Instructions for adding your projects to the collection

We will be hosting our course collections at PBworks.com (there are separate collections for each section of the course; see below). By now you should have received an email from me to your MIX account inviting you to join our class workspace. When you register for an account choose the path for education users, and sign up for the free basic account using your MIX email address.

You can access these workspaces via the following links:

You will add your projects to the “Table of Contents” page using the following format:

Title [bolded and linked to your project]
Author(s) name(s) [in italics]
Description of project. [A 3-4 sentence description of the purpose and format of the project with no special formatting (except where called for by the context). This description should be in full sentences.]

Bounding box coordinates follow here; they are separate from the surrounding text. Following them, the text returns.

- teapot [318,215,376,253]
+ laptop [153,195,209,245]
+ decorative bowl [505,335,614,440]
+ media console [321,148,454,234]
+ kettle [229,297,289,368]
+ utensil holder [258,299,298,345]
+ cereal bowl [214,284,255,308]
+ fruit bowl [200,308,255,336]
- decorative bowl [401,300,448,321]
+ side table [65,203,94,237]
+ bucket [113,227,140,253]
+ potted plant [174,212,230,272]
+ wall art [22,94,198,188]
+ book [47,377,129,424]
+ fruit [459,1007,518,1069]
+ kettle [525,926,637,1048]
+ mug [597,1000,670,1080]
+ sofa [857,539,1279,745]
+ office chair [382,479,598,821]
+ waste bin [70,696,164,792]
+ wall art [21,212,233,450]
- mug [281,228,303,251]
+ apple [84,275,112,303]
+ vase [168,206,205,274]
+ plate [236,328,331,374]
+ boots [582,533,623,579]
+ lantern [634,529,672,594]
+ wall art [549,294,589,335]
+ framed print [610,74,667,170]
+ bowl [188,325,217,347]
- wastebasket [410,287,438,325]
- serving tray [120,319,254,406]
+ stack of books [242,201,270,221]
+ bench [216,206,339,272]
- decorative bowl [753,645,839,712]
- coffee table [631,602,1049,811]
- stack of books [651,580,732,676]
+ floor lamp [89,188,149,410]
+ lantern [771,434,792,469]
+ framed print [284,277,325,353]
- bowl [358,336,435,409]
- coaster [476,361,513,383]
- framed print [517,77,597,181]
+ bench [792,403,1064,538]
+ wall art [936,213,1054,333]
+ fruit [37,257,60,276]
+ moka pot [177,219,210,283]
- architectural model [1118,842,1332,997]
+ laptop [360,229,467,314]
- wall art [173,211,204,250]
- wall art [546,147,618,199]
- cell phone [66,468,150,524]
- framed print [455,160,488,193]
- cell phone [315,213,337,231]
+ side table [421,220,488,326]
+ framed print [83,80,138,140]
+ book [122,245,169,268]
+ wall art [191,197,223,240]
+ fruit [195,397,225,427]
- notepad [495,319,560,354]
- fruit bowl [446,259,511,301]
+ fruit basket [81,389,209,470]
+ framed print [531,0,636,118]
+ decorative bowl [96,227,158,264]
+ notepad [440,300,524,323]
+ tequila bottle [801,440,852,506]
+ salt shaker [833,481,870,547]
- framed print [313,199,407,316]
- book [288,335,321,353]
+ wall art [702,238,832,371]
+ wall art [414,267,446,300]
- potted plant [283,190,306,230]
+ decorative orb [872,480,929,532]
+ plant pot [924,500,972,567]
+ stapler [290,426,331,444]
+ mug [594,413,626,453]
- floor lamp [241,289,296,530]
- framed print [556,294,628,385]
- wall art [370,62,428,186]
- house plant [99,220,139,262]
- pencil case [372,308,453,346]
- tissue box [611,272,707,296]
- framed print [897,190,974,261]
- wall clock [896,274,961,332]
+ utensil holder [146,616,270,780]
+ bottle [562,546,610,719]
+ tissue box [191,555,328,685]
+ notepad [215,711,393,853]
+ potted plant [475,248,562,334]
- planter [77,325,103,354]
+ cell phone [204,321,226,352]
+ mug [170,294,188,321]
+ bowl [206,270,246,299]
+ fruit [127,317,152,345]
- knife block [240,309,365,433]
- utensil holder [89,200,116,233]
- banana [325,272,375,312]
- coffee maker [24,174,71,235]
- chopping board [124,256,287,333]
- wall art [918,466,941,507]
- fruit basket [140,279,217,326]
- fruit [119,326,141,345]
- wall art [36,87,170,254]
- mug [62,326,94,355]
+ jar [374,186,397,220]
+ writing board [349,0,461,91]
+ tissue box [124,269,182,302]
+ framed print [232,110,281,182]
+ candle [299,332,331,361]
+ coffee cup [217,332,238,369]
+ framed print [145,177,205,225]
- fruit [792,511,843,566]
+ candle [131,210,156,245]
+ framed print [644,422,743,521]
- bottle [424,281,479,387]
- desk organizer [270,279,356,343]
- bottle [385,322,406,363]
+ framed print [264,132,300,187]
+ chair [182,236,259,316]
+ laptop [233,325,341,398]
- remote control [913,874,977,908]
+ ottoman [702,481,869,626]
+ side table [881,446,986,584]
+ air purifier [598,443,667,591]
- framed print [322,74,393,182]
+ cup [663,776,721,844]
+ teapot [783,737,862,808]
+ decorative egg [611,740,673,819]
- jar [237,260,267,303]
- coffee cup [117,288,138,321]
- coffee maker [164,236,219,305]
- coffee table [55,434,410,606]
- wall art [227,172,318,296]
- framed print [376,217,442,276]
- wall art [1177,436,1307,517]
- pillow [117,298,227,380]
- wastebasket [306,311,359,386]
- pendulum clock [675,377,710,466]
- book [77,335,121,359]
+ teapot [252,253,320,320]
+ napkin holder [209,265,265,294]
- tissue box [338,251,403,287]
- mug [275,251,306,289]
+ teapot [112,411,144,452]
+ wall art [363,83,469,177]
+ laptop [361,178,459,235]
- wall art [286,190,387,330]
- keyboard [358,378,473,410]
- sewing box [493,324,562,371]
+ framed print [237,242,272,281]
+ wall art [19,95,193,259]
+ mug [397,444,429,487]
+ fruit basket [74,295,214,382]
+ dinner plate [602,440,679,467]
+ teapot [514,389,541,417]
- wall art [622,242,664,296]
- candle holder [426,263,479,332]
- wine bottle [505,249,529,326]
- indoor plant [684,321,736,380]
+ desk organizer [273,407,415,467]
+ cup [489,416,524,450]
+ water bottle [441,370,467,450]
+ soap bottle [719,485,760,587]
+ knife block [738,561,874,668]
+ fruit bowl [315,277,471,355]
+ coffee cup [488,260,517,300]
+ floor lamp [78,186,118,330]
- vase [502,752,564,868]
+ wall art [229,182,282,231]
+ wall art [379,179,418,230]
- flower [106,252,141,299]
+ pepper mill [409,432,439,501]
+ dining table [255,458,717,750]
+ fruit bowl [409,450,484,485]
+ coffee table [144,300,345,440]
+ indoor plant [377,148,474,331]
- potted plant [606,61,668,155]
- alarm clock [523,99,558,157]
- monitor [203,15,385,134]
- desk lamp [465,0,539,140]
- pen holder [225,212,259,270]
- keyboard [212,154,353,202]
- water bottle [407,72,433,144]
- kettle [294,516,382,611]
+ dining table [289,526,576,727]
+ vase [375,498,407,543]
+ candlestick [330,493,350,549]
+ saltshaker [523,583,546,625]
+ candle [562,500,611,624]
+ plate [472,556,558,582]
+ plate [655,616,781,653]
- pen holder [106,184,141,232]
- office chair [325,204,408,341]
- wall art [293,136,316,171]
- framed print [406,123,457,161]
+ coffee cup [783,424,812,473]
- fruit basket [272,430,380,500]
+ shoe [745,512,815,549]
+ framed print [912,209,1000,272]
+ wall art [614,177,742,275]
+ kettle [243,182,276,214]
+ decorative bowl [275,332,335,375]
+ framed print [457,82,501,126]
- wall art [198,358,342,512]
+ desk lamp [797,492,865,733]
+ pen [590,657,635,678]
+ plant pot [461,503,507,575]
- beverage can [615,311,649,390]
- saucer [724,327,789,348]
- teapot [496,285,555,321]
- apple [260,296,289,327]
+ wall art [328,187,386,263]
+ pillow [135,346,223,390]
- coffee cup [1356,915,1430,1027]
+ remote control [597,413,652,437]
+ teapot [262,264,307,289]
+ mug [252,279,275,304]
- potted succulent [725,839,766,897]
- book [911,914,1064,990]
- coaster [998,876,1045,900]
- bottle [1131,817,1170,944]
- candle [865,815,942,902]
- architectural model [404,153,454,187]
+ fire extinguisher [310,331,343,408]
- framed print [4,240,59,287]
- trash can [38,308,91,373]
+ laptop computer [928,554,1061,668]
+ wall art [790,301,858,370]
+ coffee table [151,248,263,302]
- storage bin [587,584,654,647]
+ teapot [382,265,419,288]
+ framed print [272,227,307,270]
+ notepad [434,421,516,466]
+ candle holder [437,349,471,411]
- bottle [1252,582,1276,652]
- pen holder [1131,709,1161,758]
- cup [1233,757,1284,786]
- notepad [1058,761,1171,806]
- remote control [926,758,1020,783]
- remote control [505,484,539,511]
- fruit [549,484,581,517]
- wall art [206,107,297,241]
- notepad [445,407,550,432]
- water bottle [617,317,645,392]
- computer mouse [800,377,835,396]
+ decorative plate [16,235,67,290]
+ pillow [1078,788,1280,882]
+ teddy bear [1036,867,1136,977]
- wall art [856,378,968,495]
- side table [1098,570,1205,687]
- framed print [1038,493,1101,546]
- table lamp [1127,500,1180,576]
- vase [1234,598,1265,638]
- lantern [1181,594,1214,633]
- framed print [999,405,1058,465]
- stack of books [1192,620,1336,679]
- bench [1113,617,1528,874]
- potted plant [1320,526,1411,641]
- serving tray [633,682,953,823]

Here is an example using one of our course readings (the description is from the hosting site):

RiP!: A Remix Manifesto
Brett Gaylor
The feature documentary RiP! A Remix Manifesto explores the complexities of intellectual property in the era of peer-to-peer file sharing. Web activist and filmmaker Brett Gaylor interviews key figures in the debate, including the film’s central protagonist, Gregg Gillis, the Pittsburgh biomedical engineer who moonlights as Girl Talk, a mash-up artist rearranging the pop charts’ DNA with his incongruous, entirely sample-based songs. But is Girl Talk a paragon of people power or the Pied Piper of piracy? Rip shatters the wall between users and producers, and challenges the thresholds of “fair use.”

This information for your multi-modal project should be added to your section’s “Table of Contents” by 8 a.m. on Monday, April 16. We will follow the same process to add information about your multimedia projects next week as you complete them.

A note about the wiki: PBworks only allows one user to edit a page at a time. For this reason, you should only log in to the site to add your information when it is edited and ready to post. If someone else is logged in, you have the option of “stealing the lock”; that is, taking the editing rights away from them. I would like to discourage you from doing this. First, it’s bad form: stealers never win (not “Steelers,” “stealers”), and winners never steal. Second, if you do this, the other person will lose their changes, which is also bad form. And, because it is possible to see who edited the page when, they will know who did it.

For this reason, plan on giving yourself plenty of time to add your description between now and Monday. That way, if you try to log in and edit the page and someone else is editing at that time, you will have time to come back and edit it later.